The next thing to consider is the encoding of such a UTF-16 string into linear bytes, for storage in a file or network stream. As always when you store larger numbers into bytes, there are two possible encodings: little-endian or big-endian. So you can use "UTF-16LE", the little-endian encoding of UTF-16 into bytes, or "UTF-16BE", the big-endian encoding.

(UTF-16LE是较为常用的,只是为了更多的混乱添加到火焰时,Windows给它深深地误导和不明确的编码名称为统一code,在现实中,它几乎总是更好使用UTF-8的文件存储和网络流比任何UTF-16LE的/ BE)

("UTF-16LE" is the more commonly used. Just to add more confusion to the flames, Windows gives it the deeply misleading and ambiguous encoding name "Unicode". In reality it is almost always better to use UTF-8 for file storage and network streams than either of UTF-16LE/BE.)

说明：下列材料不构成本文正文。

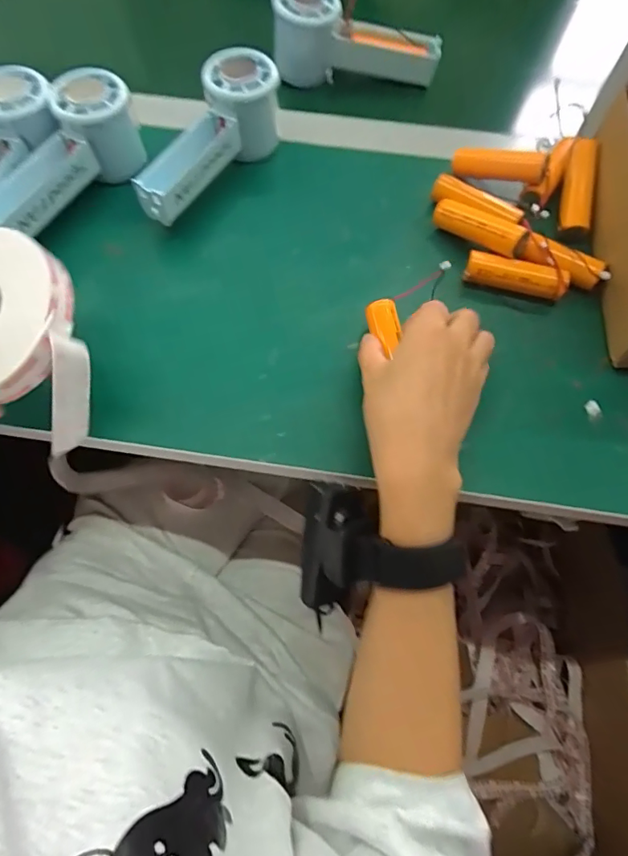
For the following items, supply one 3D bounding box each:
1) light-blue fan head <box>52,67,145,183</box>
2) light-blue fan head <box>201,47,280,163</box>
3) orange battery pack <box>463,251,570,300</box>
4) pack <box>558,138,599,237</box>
[{"bbox_3d":[-0.172,-0.241,0.379,0.062,0.060,0.052,-21,70,-9],"label":"light-blue fan head"},{"bbox_3d":[-0.058,-0.265,0.392,0.058,0.065,0.053,-11,69,-5],"label":"light-blue fan head"},{"bbox_3d":[0.150,-0.113,0.350,0.072,0.020,0.021,16,69,6],"label":"orange battery pack"},{"bbox_3d":[0.208,-0.191,0.370,0.022,0.014,0.075,9,86,3],"label":"pack"}]

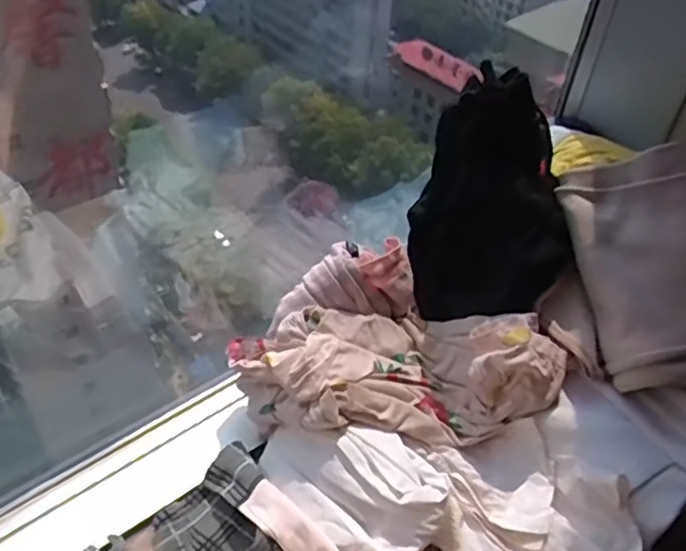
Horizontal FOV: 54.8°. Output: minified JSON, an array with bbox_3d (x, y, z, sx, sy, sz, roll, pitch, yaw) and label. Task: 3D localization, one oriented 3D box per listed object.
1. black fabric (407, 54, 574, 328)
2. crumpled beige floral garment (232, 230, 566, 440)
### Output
[{"bbox_3d":[0.154,-0.081,0.686,0.156,0.201,0.170,5,43,0],"label":"black fabric"},{"bbox_3d":[0.051,0.069,0.669,0.320,0.109,0.183,1,43,-5],"label":"crumpled beige floral garment"}]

但是,如果你不知道一堆字节是否包含UTF-16LE和UTF-16BE,你可以用看的第一个code点的伎俩去解决它。这code点,字节顺序标记(BOM),当读取一张倒过来,所以你不能错一个编码为另一种是唯一有效的。

But if you don't know whether a bunch of bytes contains "UTF-16LE" or "UTF-16BE", you can use the trick of looking at the first code point to work it out. This code point, the Byte Order Mark (BOM), is only valid when read one way around, so you can't mistake one encoding for the other.

这个做法,不关心你有什么字节顺序,但使用的BOM,以表示它,通常是在编码名称所指的...UTF-16。

This approach, of not caring what byte order you have but using a BOM to signal it, is usually referred to under the encoding name... "UTF-16".

所以,当有人说UTF-16,你看不出来它们是否指的是序列的短INT统一code code点,或者未指定的顺序,将取消字节序列code到之一。

So, when someone says "UTF-16", you can't tell whether they mean a sequence of short-int Unicode code points, or a sequence of bytes in unspecified order that will decode to one.

(UTF-32有同样的问题。)

("UTF-32" has the same problem.)

如果你不知道,当你创建一个文件要使用的编码,没有指定和.NET将使用UTF16

If you don't know what encoding to use when you create a file, don't specify one and .NET will use UTF16

如果这是实际的直接引用它是一个谎言。构建一个StreamWriter的不编码参数明确规定给您UTF-8。

If that's the actual direct quote it is a lie. Constructing a StreamWriter without an encoding argument is explicitly specified to give you UTF-8.